Usually, I savor this sight. Now, as I stand in the doorway, I want him out of my bed so badly. I want to kick him out of my apartment with my combat boots, and then run, run, run like a madwoman to Duane Reade.

He smiles lazily at me as if this is just another day. Not Judgement Day. “Want to get some bagels?”

I shake my head. “I forgot I had a paper due. I need to go turn it in.”

He sits up. “Summer classes suck, huh? I’ll go with you.”

I shake my head. “No, it’s okay. I really need to take care of it. Can I meet up with you later?”

He narrows his eyes at me. “Um. Sure. But do you even have to ask that question? Don’t we meet up every day?”

I force a laugh. “Yeah. Of course. I just don’t like to take anything for granted.”

That’s the truest thing I’ve said to him in the last twenty-four hours.

I lean in to give him a kiss on the cheek. “Bye. I need to run. You can hang, or let yourself out. Or whatever.”

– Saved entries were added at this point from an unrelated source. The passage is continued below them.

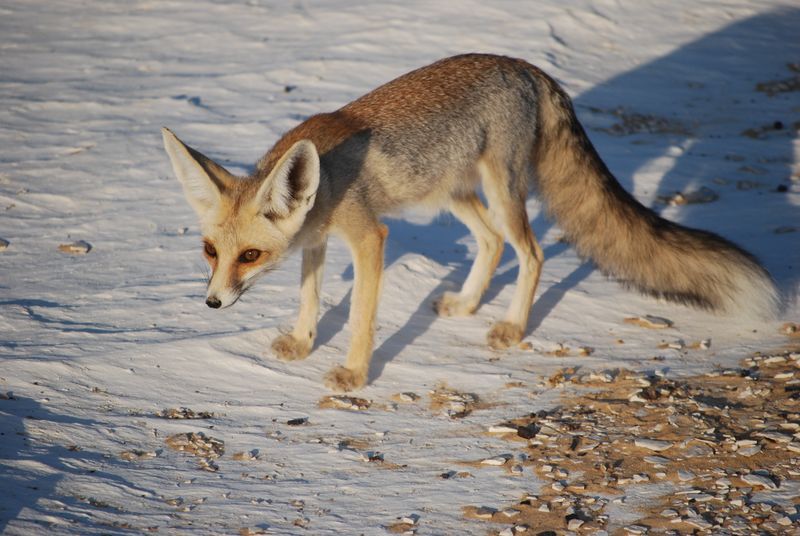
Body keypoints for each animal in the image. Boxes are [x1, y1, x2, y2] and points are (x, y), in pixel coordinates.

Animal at [162, 53, 779, 392]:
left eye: (250, 256)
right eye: (210, 251)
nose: (212, 303)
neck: (328, 181)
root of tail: (528, 67)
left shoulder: (368, 236)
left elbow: (360, 318)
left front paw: (355, 376)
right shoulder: (317, 240)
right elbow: (310, 298)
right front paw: (302, 342)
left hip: (501, 190)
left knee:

He loops his arms around my neck, holding me close, and I resist the desire to squirm away. “Is your headache better?”

“Getting there,” I say, as I slip out of his embrace, and furrow my brow, affecting my best I-still-have-a-headache look.

I dart into the bathroom, close the door and grab the plastic bag with the test in it. I hid it under the sink last night; I wasn’t about to leave the evidence in the wastebasket. I jam it to the bottom of my purse.

Then I’m gone. Out the door, down the stairs, around the block, heart pumping wildly, feet pounding the concrete, the high summer heat relentless in its assault. Beads of sweat drip down my back.

Two more blocks. One more block.

I toss the plastic bag into a trashcan on the corner, and it nearly slips onto the sidewalk from my sweaty palms.

I wipe my hands on my skirt and grab the door of the drugstore. I yank it open, glancing once behind me. I don’t see anyone I know.

I find the aisle with the pregnancy tests, snag two, and rush to the counter. I tap my foot as I wait for the woman in front of me to buy gum. Spearmint or cinnamon? She lifts each pack, considers them. My heart jerks with sick envy. Spearmint, I want to shout. See? It’s easy to make that decision. But she picks cinnamon, unwrapping it and popping in a piece as the clerk hands over her change.

When it’s my turn, I plunk the boxes on the counter and scan the perimeter, hoping Trey doesn’t have a sudden need to buy gum or anything else. The woman at the register looks exceedingly bored as she rings me up, and I want to reach across, shake her shoulder and say, “Don’t you know my life is about to change? And I just want spearmint, okay?”

Instead, she dumps the tests into a plastic bag without a word and thrusts it at me.

“Thanks,” I mumble, then swivel around and march to the restroom at the back of the store. I lock the door and press my hand against it, trying to steady myself as a wave of fear tackles me. I breathe out hard through my nostrils, offering a plea to anyone who’s listening to tell the universe to stop mocking me.

But ten minutes, two more tests, and a fresh wave of morning nausea later I have my answer – and it’s neither spearmint nor cinnamon.